Clemson took care of Furman. Now the fun part starts: trying to figure out where the Tigers are headed next.
Saturday’s 45–10 win locked in bowl eligibility for the 21st straight season, and national analysts are already split on where Clemson will spend the end of December — with a clear early theme: pack a coat, or at least a carry-on.
ESPN: Tampa or El Paso for Dabo and the Tigers
ESPN’s Kyle Bonagura and Mark Schlabach don’t agree on the zip code, but they agree Clemson is headed somewhere off its usual postseason path.
Bonagura projects Clemson to the Union Home Mortgage Gasparilla Bowl in Tampa on Dec. 19, facing South Florida. The Bulls are chasing the Group of Five College Football Playoff bid, and Schlabach actually has them in his 12-team CFP bracket.
Schlabach sends Clemson to the Tony the Tiger Sun Bowl in El Paso on Dec. 31 against Arizona, an 8–3 Wildcats squad that would be playing relatively close to home and brings real juice as a Power Four opponent.
Either option would be a departure from the Tigers’ usual New Year’s Six or CFP destinations — and a reminder of how different this era looks compared to the playoff run that defined the last decade.
SI and CBS: Sun Bowl or Fenway Trip on Tap?
Sports Illustrated and CBS Sports offer their own twist on the Tigers’ postseason map.

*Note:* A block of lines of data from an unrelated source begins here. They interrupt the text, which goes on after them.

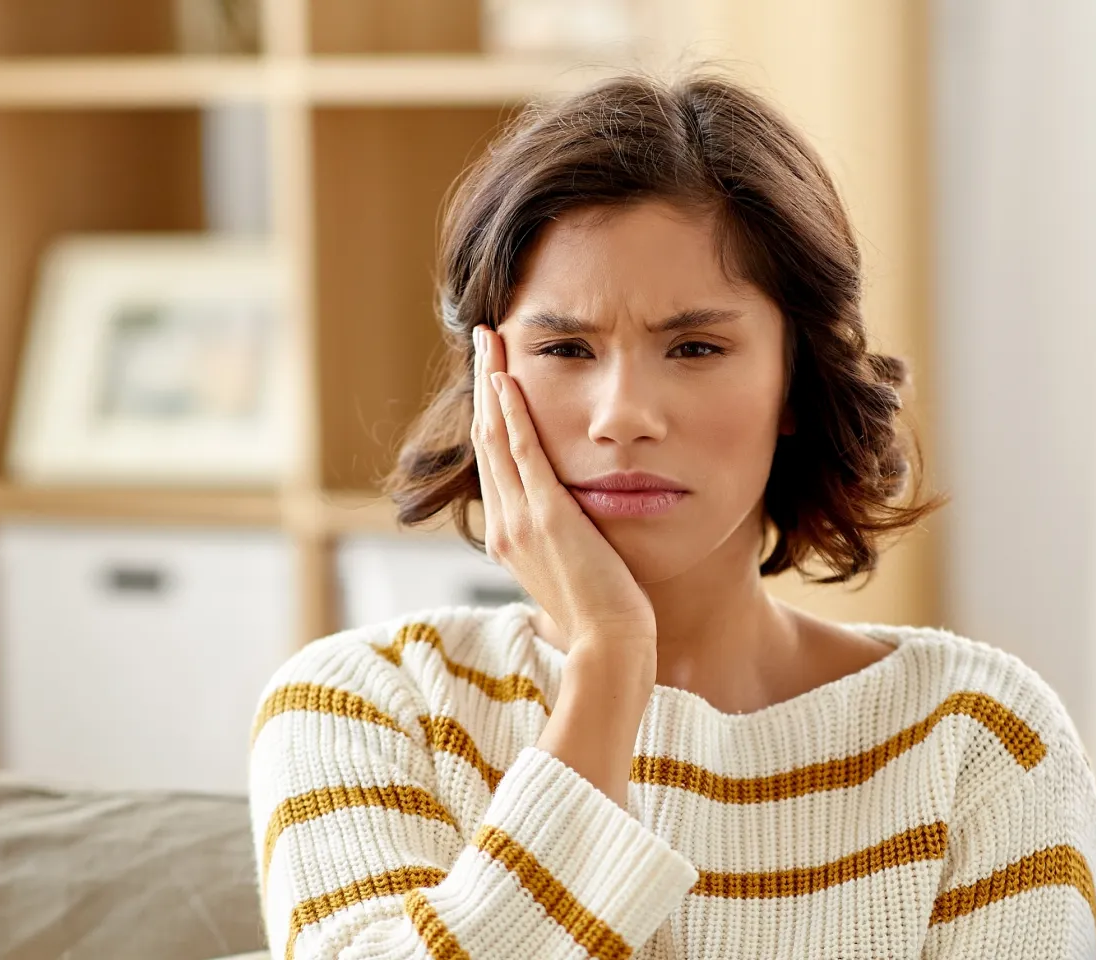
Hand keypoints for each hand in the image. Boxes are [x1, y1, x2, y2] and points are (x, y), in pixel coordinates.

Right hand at [471, 325, 656, 659]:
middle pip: (485, 439)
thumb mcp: (573, 569)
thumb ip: (563, 540)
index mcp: (509, 536)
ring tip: (492, 340)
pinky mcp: (548, 518)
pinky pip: (524, 456)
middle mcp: (504, 524)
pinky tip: (509, 380)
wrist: (611, 647)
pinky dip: (513, 416)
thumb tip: (572, 523)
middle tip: (486, 337)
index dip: (490, 412)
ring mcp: (521, 521)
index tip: (494, 373)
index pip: (493, 460)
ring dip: (492, 384)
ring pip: (496, 438)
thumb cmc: (604, 616)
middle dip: (484, 383)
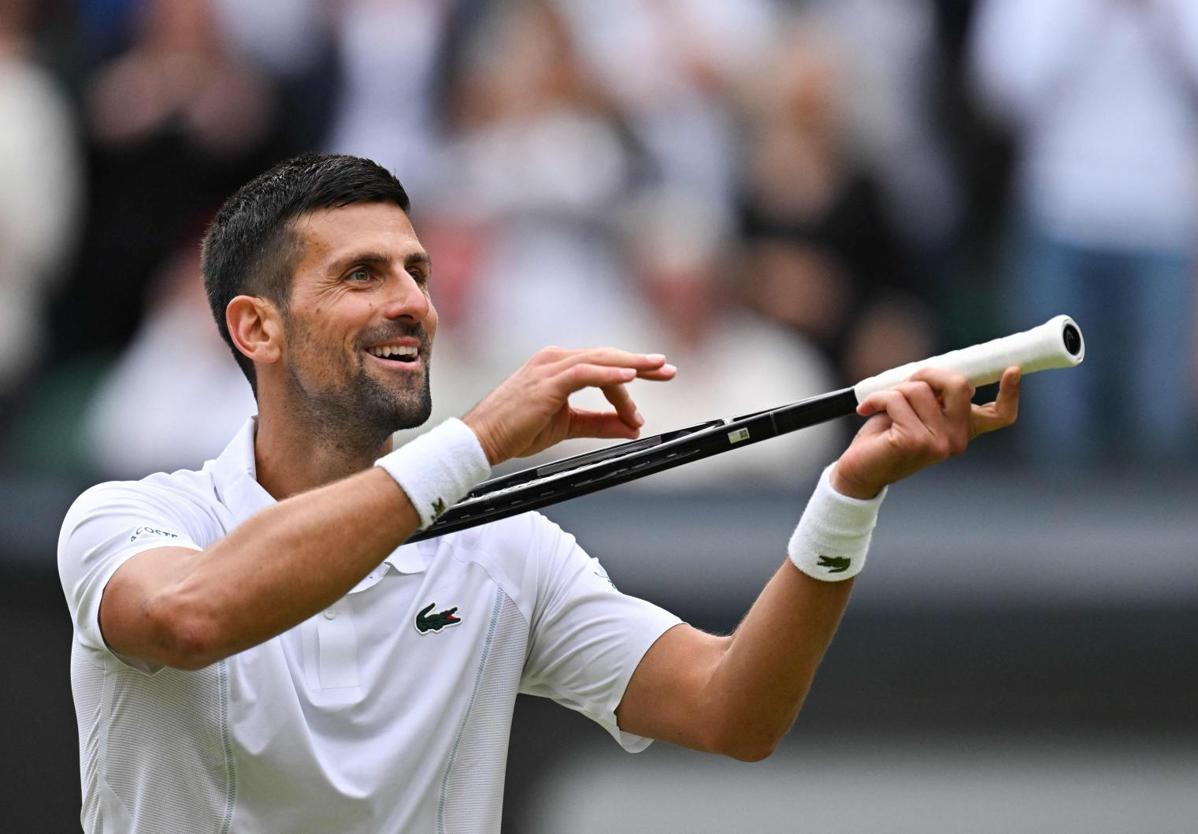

SI’s Bryan Fischer lines up with Schlabach, also projecting Clemson to the Sun Bowl vs. Arizona, a matchup that would give the Tigers a ranked-caliber test and a national TV window to close the year.
CBS Sports’ Brad Crawford sends Clemson in a very different direction: north to Boston for the Fenway Bowl against Army West Point. The Black Knights still need one more win in two remaining games to qualify, but Crawford expects them to get it done.
Both scenarios would give Clemson a fresh opponent and setting — and in the case of Army, a stylistic contrast that would test the Tigers’ physicality and discipline for four quarters.
Athlon: Another Fenway Projection, Different Opponent
Athlon Sports’ Stevan Lassan also has Clemson headed to the Fenway Bowl, but swaps the opponent.
In his projection, the Tigers would face Memphis on Dec. 27 in Boston in a traditional ACC vs. American matchup. Memphis started the year as the Group of Five team in the first CFP rankings on Nov. 4, before two straight losses knocked the Tigers out of the playoff picture.
That pairing would be strength-on-strength: a Clemson defense that’s carried stretches of the season against a Memphis offense that has lived in the national conversation for much of the fall.
New Stage, New History Wherever Clemson Lands
One common thread in all three projected destinations — Gasparilla, Sun and Fenway — is that Clemson has never played in any of them.
Wherever the Tigers land, they’ll be writing a new postseason chapter. That stands in sharp contrast to recent years, when bowl destinations felt almost routine:
- 2023: Gator Bowl
- 2022: Orange Bowl
- Pre-2022: Cheez-It Bowl, then six straight College Football Playoff appearances
This year’s projections underscore the reset Clemson is living through: still consistent enough to be a December regular, but no longer penciled into the playoff bracket or top-tier New Year’s Six every season.
Palmetto Bowl Still the Biggest Variable
For now, one game can still move the needle.
Clemson sits at 6–5 with one more regular-season test, the Palmetto Bowl at South Carolina on Saturday in Williams-Brice Stadium. A road win over the Gamecocks would give the Tigers a four-game winning streak, a 7–5 finish and a little more leverage in the ACC’s bowl pecking order.
A loss would send them into bowl season at 6–6, likely locking in a lower-tier slot and shifting projections even further toward early-December dates.
Either way, the streak lives on: for the 21st straight season, Clemson will be bowling. The only question is whether Tiger fans should be booking flights to Tampa, El Paso or Boston — and how much momentum they’ll be taking with them.